Votum von Kantonsrätin Hanni Schriber-Neiger zur Interpellation betreffend non-monetären Zeittauschmodellen in der Altersbetreuung im Kanton Zug (KISS-Modell)

Kann Altersbetreuung mit Zeitgutschriften in Form von Freiwilligenarbeit ein Lösungsansatz sein? Wir glauben ja, denn auch Freiwilligenarbeit hat einen Wert und schafft zudem das unbezahlbare Zusammengehörigkeitsgefühl. Die Alternative Grüne Fraktion sieht mit dem Zeittausch-Modell KISS einen zusätzlichen Weg für die Altersbetreuung und eine Chance für die Zukunft – auch wegen der Herausforderung der demografischen Veränderung. 
 
Das KISS-Modell will nebst den drei „normalen“ Vorsorgesäulen faktisch eine 4. Säule aufbauen – eine geldfreie Zeitvorsorge. Wer eine Stunde in Freiwilligenarbeit geleistet hat, egal welche Art von Arbeit, erhält eine Gutschrift auf ein Zeitkonto und kann diese Stunde später wieder geltend machen. Da das KISS-Modell genau zwischen Betreuung/ Unterstützung und Pflege abgrenzt, ist dies aus unserer Sicht auch keine Konkurrenz zur „normalen“ Freiwilligenarbeit – werden doch die Benevol-Grundlagen beachtet. Mit einer zu gründenden Genossenschaft können Strukturen und auch Kontinuität geschaffen werden.

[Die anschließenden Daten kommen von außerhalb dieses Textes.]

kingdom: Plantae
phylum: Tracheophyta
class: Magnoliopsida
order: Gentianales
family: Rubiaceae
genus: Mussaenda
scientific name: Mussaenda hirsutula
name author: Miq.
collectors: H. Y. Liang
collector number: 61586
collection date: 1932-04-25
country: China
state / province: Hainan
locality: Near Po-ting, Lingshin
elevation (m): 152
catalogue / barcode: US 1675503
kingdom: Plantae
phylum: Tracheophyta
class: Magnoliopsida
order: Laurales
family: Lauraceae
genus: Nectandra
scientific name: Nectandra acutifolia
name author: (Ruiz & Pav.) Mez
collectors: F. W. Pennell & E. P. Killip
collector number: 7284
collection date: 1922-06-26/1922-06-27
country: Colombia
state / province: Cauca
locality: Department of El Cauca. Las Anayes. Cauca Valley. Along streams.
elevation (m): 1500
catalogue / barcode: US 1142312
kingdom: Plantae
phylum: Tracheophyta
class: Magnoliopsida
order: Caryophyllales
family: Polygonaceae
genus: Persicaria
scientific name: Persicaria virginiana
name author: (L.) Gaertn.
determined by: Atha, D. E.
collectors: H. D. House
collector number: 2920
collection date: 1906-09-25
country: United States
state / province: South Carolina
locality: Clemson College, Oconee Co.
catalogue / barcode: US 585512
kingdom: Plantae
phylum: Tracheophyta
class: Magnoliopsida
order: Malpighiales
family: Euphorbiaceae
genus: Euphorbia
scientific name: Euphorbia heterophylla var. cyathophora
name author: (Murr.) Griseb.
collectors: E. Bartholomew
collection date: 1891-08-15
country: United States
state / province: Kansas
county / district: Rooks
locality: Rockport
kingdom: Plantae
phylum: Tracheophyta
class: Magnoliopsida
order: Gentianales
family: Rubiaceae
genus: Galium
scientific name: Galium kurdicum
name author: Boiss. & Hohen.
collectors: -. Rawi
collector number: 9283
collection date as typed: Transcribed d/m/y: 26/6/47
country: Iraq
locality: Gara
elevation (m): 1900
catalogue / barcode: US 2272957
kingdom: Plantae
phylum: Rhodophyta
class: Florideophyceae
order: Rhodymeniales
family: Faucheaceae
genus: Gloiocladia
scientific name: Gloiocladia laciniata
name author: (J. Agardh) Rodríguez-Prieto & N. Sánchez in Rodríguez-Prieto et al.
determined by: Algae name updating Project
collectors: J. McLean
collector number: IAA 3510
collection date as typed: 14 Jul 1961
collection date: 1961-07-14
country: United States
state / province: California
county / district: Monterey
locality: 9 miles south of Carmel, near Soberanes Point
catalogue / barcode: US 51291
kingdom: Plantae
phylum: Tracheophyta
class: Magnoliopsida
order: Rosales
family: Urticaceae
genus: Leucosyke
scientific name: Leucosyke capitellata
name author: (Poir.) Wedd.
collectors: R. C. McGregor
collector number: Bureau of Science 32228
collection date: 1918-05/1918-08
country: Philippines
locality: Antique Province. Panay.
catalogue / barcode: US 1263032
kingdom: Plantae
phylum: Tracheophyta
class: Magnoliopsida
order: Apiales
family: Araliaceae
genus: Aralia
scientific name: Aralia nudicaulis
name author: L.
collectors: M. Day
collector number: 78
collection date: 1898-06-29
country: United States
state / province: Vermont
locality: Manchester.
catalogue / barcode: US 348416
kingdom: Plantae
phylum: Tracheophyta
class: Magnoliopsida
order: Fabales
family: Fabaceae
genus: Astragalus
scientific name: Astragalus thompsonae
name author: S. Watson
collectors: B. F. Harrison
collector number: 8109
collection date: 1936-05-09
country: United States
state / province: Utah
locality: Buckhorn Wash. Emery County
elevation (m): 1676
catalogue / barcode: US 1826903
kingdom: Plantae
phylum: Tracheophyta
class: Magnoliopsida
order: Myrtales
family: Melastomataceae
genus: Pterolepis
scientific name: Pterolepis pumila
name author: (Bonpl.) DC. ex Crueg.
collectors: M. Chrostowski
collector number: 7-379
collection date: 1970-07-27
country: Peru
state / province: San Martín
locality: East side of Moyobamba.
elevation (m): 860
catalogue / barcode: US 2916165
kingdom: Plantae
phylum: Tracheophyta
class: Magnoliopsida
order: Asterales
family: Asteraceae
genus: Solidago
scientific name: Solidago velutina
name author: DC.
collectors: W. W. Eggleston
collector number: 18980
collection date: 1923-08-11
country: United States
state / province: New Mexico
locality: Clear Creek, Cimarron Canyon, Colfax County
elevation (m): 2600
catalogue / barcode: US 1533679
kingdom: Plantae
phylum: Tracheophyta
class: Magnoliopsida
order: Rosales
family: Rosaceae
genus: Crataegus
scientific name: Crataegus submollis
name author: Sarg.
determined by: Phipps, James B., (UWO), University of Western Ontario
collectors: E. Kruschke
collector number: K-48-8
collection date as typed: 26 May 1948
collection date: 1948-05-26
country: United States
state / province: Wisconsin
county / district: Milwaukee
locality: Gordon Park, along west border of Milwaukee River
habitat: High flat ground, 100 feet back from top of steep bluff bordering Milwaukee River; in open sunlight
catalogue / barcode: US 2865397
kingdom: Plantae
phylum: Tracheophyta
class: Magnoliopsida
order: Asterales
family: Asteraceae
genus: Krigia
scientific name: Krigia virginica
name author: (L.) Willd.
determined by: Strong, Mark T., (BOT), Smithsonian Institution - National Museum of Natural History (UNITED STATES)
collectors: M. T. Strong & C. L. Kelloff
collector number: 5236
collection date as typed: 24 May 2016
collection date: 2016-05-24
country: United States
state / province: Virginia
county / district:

Sie soll sich nach den örtlichen Gegebenheiten und Bedürfnissen ausrichten. Die AGF kann sich gut vorstellen, dass der Kanton dazu ein Startkapital einschiesst.
 
Wir denken, dass das KISS-Modell eine mögliche Option sein kann, wenn sich eine Person im AHV-Alter Gedanken macht wie: „Wer schaut zu mir, wenn ich etwas brauche?  Was sind meine Bedürfnisse? Habe ich Kontakte, auch wenn ich alleine lebe? Kann ich Freiwilligen-Hilfe annehmen?“ 
 
Sicher ist das KISS-Modell nicht für alle älteren Menschen gedacht. Es ist vielmehr eine Herzensangelegenheit sich in eine Zeittausch-Börse einzugeben. Man muss selber herausfinden welche Wertschätzung und Anerkennung man vom Nutzniessenden oder von der Öffentlichkeit haben möchte. – Wem aber dieses Zeittausch-Modell nicht behagt und das nötige Geld hat, wird sich die Hilfe einkaufen oder einkaufen müssen.
 
Auch auf der Geber-Seite entsteht ein Zugewinn. Unternehmungslustige Rentnerinnen und Rentner werden motiviert ihre Fähigkeiten und zeitlichen Ressourcen in die Gesellschaft einzubringen. (KISS ist ein Gewinn auf der ganzen Linie.)